- _TASK TO COMPLETE_:
Copy out, from the data below, each line in which the word "supports" occurs.

- _RECORDS PROVIDED_:
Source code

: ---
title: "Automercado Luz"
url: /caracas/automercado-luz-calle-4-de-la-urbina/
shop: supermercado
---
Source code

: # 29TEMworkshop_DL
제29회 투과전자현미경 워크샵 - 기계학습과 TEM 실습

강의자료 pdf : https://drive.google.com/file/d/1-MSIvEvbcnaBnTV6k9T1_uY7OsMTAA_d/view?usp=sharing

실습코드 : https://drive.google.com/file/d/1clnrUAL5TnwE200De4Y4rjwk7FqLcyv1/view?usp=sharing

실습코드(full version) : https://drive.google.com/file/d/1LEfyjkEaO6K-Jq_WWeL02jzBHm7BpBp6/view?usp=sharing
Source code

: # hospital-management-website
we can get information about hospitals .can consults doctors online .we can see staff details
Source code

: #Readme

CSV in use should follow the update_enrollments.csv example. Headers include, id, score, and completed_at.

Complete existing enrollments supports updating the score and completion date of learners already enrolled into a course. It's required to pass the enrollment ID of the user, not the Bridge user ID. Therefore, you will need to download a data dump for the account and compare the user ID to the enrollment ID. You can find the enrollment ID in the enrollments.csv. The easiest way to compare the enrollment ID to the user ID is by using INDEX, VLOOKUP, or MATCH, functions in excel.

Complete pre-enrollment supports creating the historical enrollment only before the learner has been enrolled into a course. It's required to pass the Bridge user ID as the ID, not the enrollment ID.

- _EXPECTED ANSWER_:
Complete existing enrollments supports updating the score and completion date of learners already enrolled into a course. It's required to pass the enrollment ID of the user, not the Bridge user ID. Therefore, you will need to download a data dump for the account and compare the user ID to the enrollment ID. You can find the enrollment ID in the enrollments.csv. The easiest way to compare the enrollment ID to the user ID is by using INDEX, VLOOKUP, or MATCH, functions in excel.
Complete pre-enrollment supports creating the historical enrollment only before the learner has been enrolled into a course. It's required to pass the Bridge user ID as the ID, not the enrollment ID.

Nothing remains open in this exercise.